--- START ---
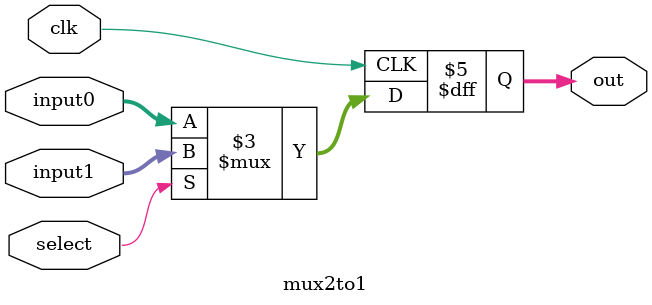
<source format=v>
/*
	Authored 2018-2019, Ryan Voo.

	All rights reserved.
	Redistribution and use in source and binary forms, with or without
	modification, are permitted provided that the following conditions
	are met:

	*	Redistributions of source code must retain the above
		copyright notice, this list of conditions and the following
		disclaimer.

	*	Redistributions in binary form must reproduce the above
		copyright notice, this list of conditions and the following
		disclaimer in the documentation and/or other materials
		provided with the distribution.

	*	Neither the name of the author nor the names of its
		contributors may be used to endorse or promote products
		derived from this software without specific prior written
		permission.

	THIS SOFTWARE IS PROVIDED BY THE COPYRIGHT HOLDERS AND CONTRIBUTORS
	"AS IS" AND ANY EXPRESS OR IMPLIED WARRANTIES, INCLUDING, BUT NOT
	LIMITED TO, THE IMPLIED WARRANTIES OF MERCHANTABILITY AND FITNESS
	FOR A PARTICULAR PURPOSE ARE DISCLAIMED. IN NO EVENT SHALL THE
	COPYRIGHT OWNER OR CONTRIBUTORS BE LIABLE FOR ANY DIRECT, INDIRECT,
	INCIDENTAL, SPECIAL, EXEMPLARY, OR CONSEQUENTIAL DAMAGES (INCLUDING,
	BUT NOT LIMITED TO, PROCUREMENT OF SUBSTITUTE GOODS OR SERVICES;
	LOSS OF USE, DATA, OR PROFITS; OR BUSINESS INTERRUPTION) HOWEVER
	CAUSED AND ON ANY THEORY OF LIABILITY, WHETHER IN CONTRACT, STRICT
	LIABILITY, OR TORT (INCLUDING NEGLIGENCE OR OTHERWISE) ARISING IN
	ANY WAY OUT OF THE USE OF THIS SOFTWARE, EVEN IF ADVISED OF THE
	POSSIBILITY OF SUCH DAMAGE.
*/



/*
 *	2 to 1 multiplexer
 */



module mux2to1(input0, input1, select, out, clk);
	input [31:0]	input0, input1;
	input		select;
	output reg [31:0]	out;
	input		clk;

	//assign out = (select) ? input1 : input0;
	always @(posedge clk) begin
		if (select) 
			out <= input1;
		else 
			out <= input0;
	end
endmodule

</source>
--- END ---
WORK INSTRUCTION
Begin at the first line of the entries above and return each line exactly, stopping after the line that contains "names of its". Pictures do not belong in the copy.

WRITTEN RESPONSE
<source format=v>
/*
	Authored 2018-2019, Ryan Voo.

	All rights reserved.
	Redistribution and use in source and binary forms, with or without
	modification, are permitted provided that the following conditions
	are met:

	*	Redistributions of source code must retain the above
		copyright notice, this list of conditions and the following
		disclaimer.

	*	Redistributions in binary form must reproduce the above
		copyright notice, this list of conditions and the following
		disclaimer in the documentation and/or other materials
		provided with the distribution.

	*	Neither the name of the author nor the names of its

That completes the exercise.